Oleh: Hendy Irawan Saleh
Seorang guru tak lekang dari ingatan. Sering kita dengar celotehan kawan-kawan saat reuni di almamater tentang guru. “Oh, saya masih ingat beliau pernah ngajar saya.” Atau tiba-tiba kita berjumpa sosok yang rasanya kita kenal, lalu kita hampiri sambil berkata, “Ustadz…afwan Antum Ustadz Lukman kan? Saya Dodi, Stadz… murid Antum dulu waktu di madrasah. Antum mengajar Ilmu Akhlaq kelas 3 Ibtidaiyah.”
Lalu guru kita bilang, “Wah, Saya lupa tuch, alhamdulillah kalau gitu.”
Dialog ini seperti mengajari kita, bahwa seorang murid biasanya ingat pernah dididik oleh guru A, atau pernah diingatkan oleh guru B. Bahkan pernah dibentak oleh Kyai Fulan. Dan kenangan itu seperti masih terasa, saat kita sudah menikmati kesuksesan, atau sebaliknya na’udzubillah.
Itulah guru, ustadz, kyai atau mentor. Yang selalu berada di “urutan belakang” di balik sebuah prestasi muridnya. Namun ironi ini tak pernah mereka komplain, karena sejatinya tanpa tanda jasa semakin mengikhkaskan hati mereka dalam mendidik. Kebanggaannya adalah saat muridnya atau santrinya lebih baik dari dia. Lebih baik akademisnya, lebih baik prestasinya, moralnya, bahkan lebih baik nasib hidupnya.
Gurulah sebagai pondasi bangsa. Maka ketika hendak memulai restorasi negeri setelah dihancurkan bom atom, Kaisar Jepang bertanya, “Ada berapa guru yang tersisa?” Bukan berapa samurai yang masih siaga. Betapa visionernya sang kaisar.
Lebih visioner lagi Kanjeng Nabi Muhammad SAW. Sejak 14 abad lalu beliau sudah mendeclare bahwa beliau seorang pendidik. Seorang coach. Yang menghasilkan para sahabat radhiyallahu anhu. Para imam, para ulama yang tetap berpegang teguh pada ajarannya.
َإِنَّمَا بُعِثْتُ مُعَلِّماً
“Sesungguhnya aku diutus sebagai pendidik” (HR. Ibnu Majah dari Ibnu Amru ra).
Adakah diantara kita yang bercita -cita jadi guru? Mungkin ada tapi tidak banyak.
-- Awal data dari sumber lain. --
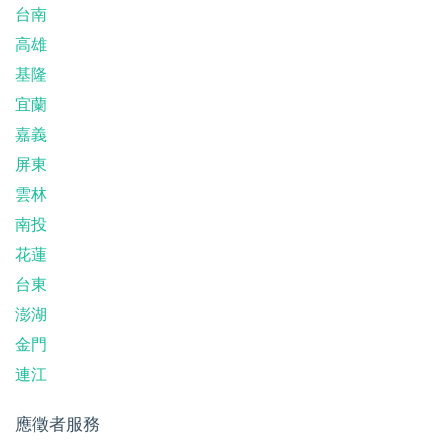
台南
高雄
基隆
宜蘭
嘉義
屏東
雲林
南投
花蓮
台東
澎湖
金門
連江
應徵者服務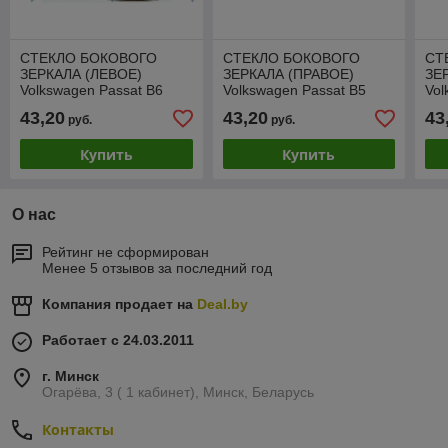
СТЕКЛО БОКОВОГО
СТЕКЛО БОКОВОГО
СТ
ЗЕРКАЛА (ЛЕВОЕ)
ЗЕРКАЛА (ПРАВОЕ)
ЗЕ
Volkswagen Passat B6
Volkswagen Passat B5
Vol
2005-2010, с подогревом,
(GP) 2003-2005,
201
43,20
43,20
43
руб.
руб.
SVWM1017EL
SVWM1017ER
SV
Купить
Купить
О нас
Рейтинг не сформирован
Менее 5 отзывов за последний год
Компания продает на
Deal.by
Работает с 24.03.2011
г. Минск
Огарёва, 3 ( 1 кабинет), Минск, Беларусь
Контакты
Sebab, menjadi guru harus utuh..harus “kaaffah” sehingga kekafahan jiwa dalam mengajar akan menuai hasil sesuai visi guru itu. Visi yang lebih dari sekedar mengajar (transfer knowledge) tapi lebih dari itu bergerak lebih visoner yaitu guru sebagai pendidik, guru sebagai contoh yang dapat dilihat. Bukan didialam kelas saja melainkan justru di luar bangku belajar. Guru Yang bertransformasi from teaching to coaching.
Never ending coaching istilahnya. Karena pendidikan setelah kelas itulah yang lebih menghasilkan. Sebab terjun langsung dalam aplikasi ilmu (baca: praktek) seringkali menghadirkan ide-ide baru dalam berkesaharian. Boleh jadi experience is the best teacher. But the best teacher give many experiences.
Belajarlah, terdidiklah, terinspirasilah dari seorang guru. Karena 1 guru memiliki banyak pengalaman untuk kita serap. Kalaulah budi mereka tak pernah surut oleh zaman, lalu bagaimana dengan pahala yang mengalir hingga hari akhir? Apalagi guru ngaji Al-Quran, betapa mulianya para guru.
Selamat Hari Guru untukmu wahai Para kyai, ustadz, guru, mentor, pembina.
Teruntuk pahlawan kehidupan kami. Atas budi baikmu, terimalah doa yang terus kami hantarkan untuk kebahagiaanmu sekeluarga.